Maybe you should go back to school and obtain a PhD in world history and you might understand that we fried the Japs because they bombed Pearl Harbor, Hawaii. . . .
I served two tours in Viet Nam . . . and I just love the good old USA. . . . .*********************
From: Arnold Giannetta <arnoldg@optonline.net>
To: Ward Churchill
ward, you such big buffalo d*ck, you c*cksuker ingine motherf*cker***************************
From: NavyHomer@aol.com
To: Thom1s@aol.com, . . . .
CC: . . . . Ward.Churchill
[Thom1s writes:]
Personally I’d like to see a resurrection of the House UnAmerican Activities Committee and a new set of alien and sedition laws aimed at the domestic pro-terrorist enemies in our midst. . . .
[Response:]
Hallelujah!! I agree with you 100%! . . . . I’m sending your above recommendation for the “resurrection” of an oversight committee to thwart further expansion of the mind destroying “Churchill-Kent’isms” to my two
Senators. . . . . NEGOCRATS, Robert C. BYRD and John ROCKEFELLER!!!!!

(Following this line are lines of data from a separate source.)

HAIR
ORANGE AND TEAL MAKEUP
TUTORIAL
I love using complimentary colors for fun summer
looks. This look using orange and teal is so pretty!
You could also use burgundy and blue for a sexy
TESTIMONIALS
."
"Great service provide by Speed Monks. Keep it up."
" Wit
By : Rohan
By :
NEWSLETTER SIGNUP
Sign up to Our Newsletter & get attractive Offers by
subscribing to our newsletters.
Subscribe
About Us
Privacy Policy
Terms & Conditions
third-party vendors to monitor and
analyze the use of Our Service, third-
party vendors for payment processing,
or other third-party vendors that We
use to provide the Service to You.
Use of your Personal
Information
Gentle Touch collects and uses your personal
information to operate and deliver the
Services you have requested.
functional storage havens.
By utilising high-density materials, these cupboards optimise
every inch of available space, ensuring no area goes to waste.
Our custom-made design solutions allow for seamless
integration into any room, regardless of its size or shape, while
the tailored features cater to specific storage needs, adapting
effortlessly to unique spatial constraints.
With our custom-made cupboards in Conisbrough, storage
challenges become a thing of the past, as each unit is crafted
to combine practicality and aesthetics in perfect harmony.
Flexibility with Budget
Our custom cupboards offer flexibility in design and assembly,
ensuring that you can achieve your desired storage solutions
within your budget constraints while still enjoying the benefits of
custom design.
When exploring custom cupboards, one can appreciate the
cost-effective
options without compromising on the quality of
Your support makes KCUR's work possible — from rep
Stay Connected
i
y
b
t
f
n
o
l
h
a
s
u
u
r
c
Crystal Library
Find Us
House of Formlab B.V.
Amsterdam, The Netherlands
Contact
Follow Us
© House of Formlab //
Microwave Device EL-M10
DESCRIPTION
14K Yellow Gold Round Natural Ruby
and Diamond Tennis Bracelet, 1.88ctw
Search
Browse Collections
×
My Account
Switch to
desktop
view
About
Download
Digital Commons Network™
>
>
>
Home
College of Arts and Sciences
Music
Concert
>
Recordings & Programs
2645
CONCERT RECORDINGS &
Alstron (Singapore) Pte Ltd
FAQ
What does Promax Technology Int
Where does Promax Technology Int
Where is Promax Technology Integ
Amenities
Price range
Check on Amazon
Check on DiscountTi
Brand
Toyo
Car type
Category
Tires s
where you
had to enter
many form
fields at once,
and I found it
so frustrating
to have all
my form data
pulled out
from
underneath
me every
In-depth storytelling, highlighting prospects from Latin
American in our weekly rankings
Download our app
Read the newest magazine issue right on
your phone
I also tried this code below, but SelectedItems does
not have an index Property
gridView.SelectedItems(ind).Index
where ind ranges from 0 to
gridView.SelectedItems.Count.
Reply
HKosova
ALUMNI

. . . . I encourage you and Salena to persevere and continue your “fight for the “right” as I and others undertake a serious effort to get rid of the nasty/smelly dropppings left on the floor of the Senate by a pathetic, strutting, cocky, BYRD! We are working to rid the national scene of our state’s embarrassment on Capitol hill, the decrepit BYRD in 2006 and the carpet bagging ROCKEFELLER in 2008!